This utility generates and queries strictly upper triangular (SUT) and square matrices storing one-byte encoded correlation score values between -1.0 and +1.0. A so-called "byte-store" file is a string of bytes in SUT or square matrix form. Three encoding strategies are offered, a "full" strategy that encodes scores in 0.01 increments, a "mid-quarter-zero" strategy that encodes scores within the interval (-0.25, +0.25) as the +0.00 byte-equivalent, and a "custom" strategy, which allows specification of custom minimum and maximum bounds for encoding zero-score bytes.
Compressed square matrix byte-store files store a compressed form of encoded scores, along with metadata to perform indexed retrieval of rows. A compressed byte store can be a monolithic file or split into per-block files, each containing a specified number of rows.
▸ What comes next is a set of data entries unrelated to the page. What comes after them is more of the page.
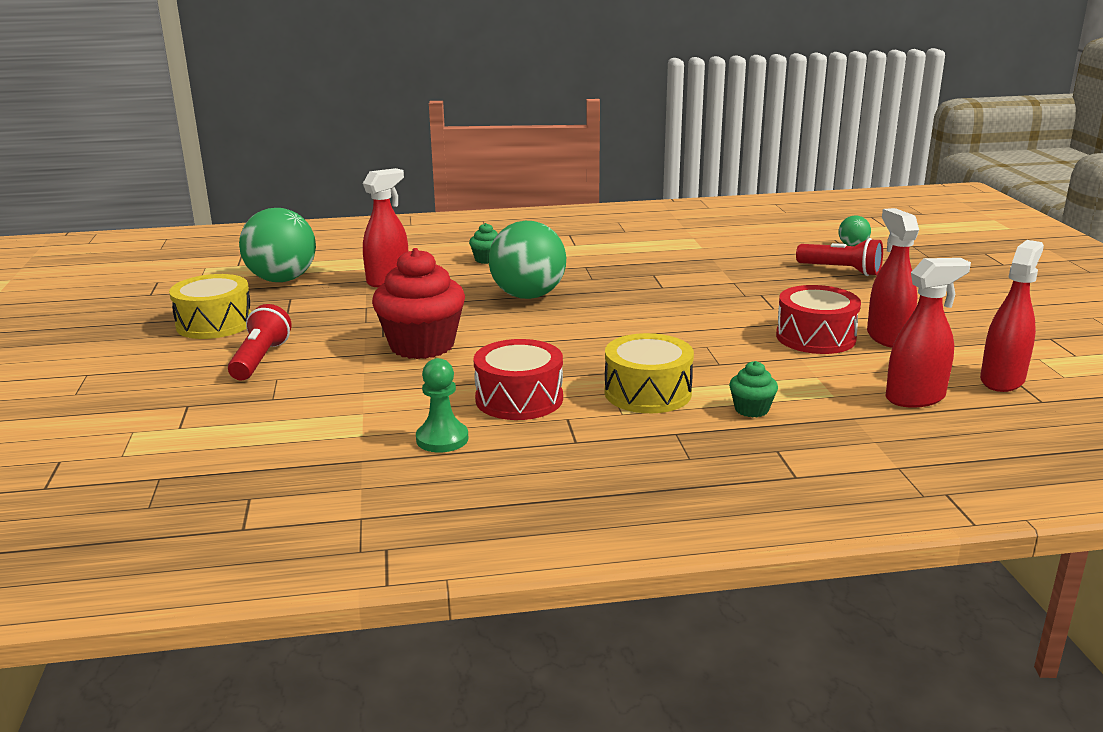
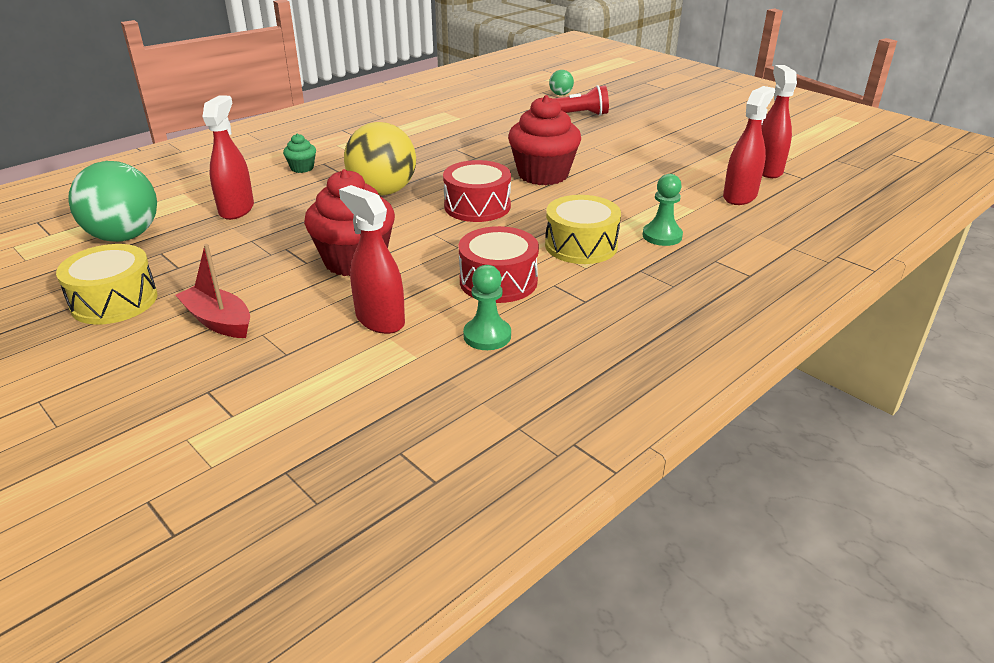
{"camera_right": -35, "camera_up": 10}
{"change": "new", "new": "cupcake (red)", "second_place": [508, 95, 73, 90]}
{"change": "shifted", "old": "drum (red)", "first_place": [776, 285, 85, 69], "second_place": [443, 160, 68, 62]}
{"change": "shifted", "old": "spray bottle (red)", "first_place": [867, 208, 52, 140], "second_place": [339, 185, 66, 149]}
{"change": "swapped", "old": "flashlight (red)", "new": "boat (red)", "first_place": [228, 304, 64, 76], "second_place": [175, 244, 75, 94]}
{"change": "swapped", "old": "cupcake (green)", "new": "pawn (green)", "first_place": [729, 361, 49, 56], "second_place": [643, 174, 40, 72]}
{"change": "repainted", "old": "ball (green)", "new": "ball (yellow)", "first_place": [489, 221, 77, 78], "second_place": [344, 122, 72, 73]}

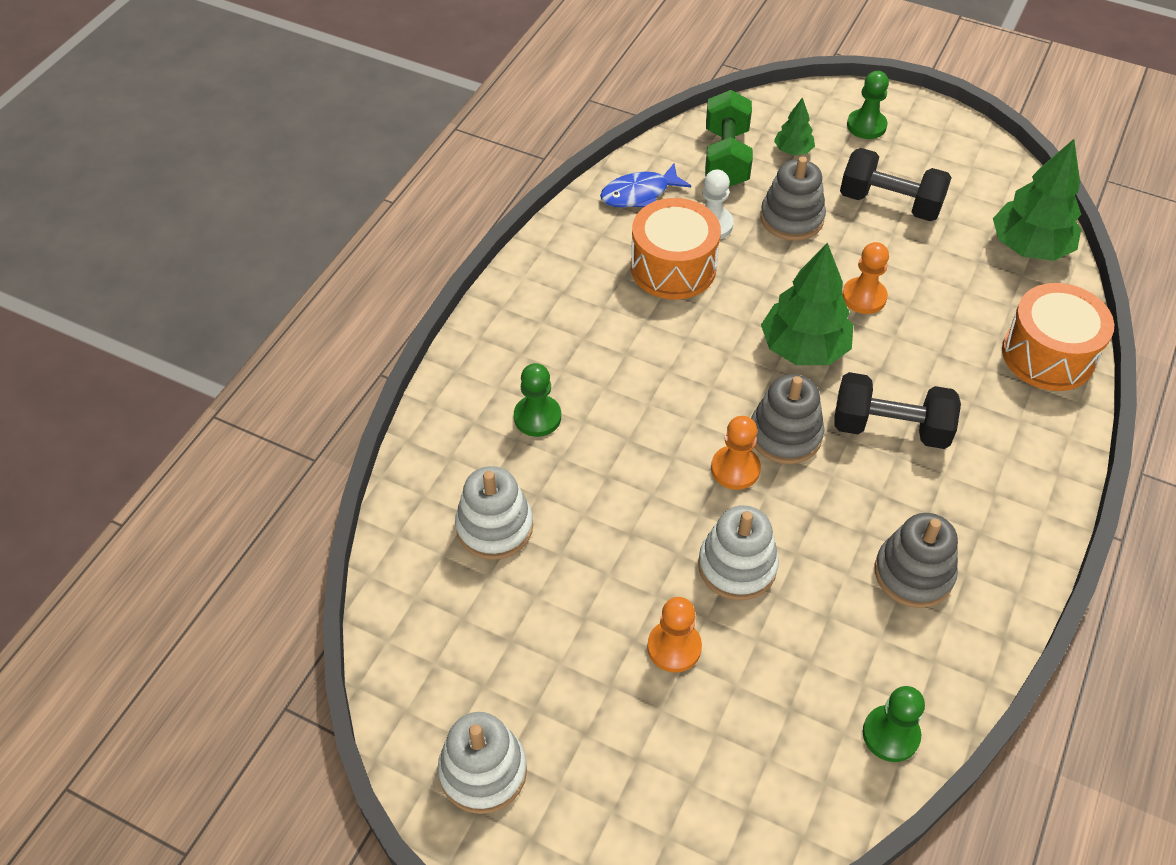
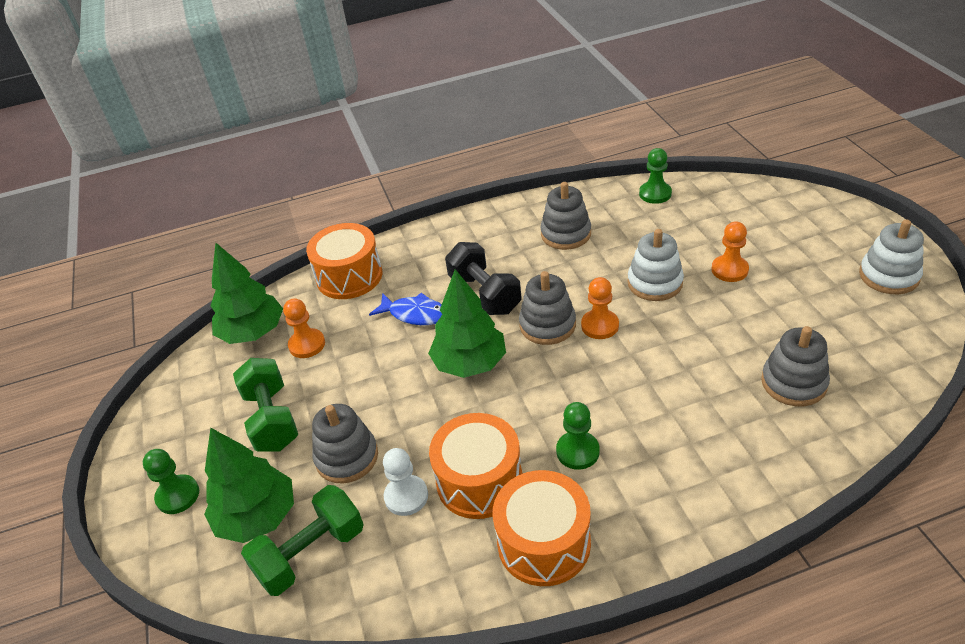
{"camera_right": -130, "camera_up": -10}
{"change": "new", "new": "drum (orange)", "second_place": [493, 470, 98, 116]}
{"change": "shifted", "old": "pawn (green)", "first_place": [514, 363, 47, 74], "second_place": [556, 402, 44, 68]}
{"change": "shifted", "old": "fish (blue)", "first_place": [600, 163, 91, 44], "second_place": [369, 293, 73, 32]}
{"change": "shifted", "old": "pawn (orange)", "first_place": [842, 242, 47, 72], "second_place": [283, 298, 42, 60]}
{"change": "repainted", "old": "stacking toy (white)", "new": "stacking toy (grey)", "first_place": [455, 466, 78, 94], "second_place": [761, 326, 69, 80]}
{"change": "repainted", "old": "dumbbell (black)", "new": "dumbbell (green)", "first_place": [840, 148, 112, 73], "second_place": [233, 358, 65, 94]}
{"change": "scaled", "old": "tree (green)", "first_place": [774, 97, 41, 58], "second_place": [204, 428, 90, 115], "factor": 1.97}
We initially compare SUT and square matrix byte storage methods because of the significant filesize differences at large scales. SUT byte-store files take up n(n-1)/2
bytes for n
elements, while a square matrix takes up n^2
bytes. Compressed square matrix files generally take considerably fewer bytes, depending on the nature of the score data, chosen encoding strategy and efficiency of the selected compression algorithm.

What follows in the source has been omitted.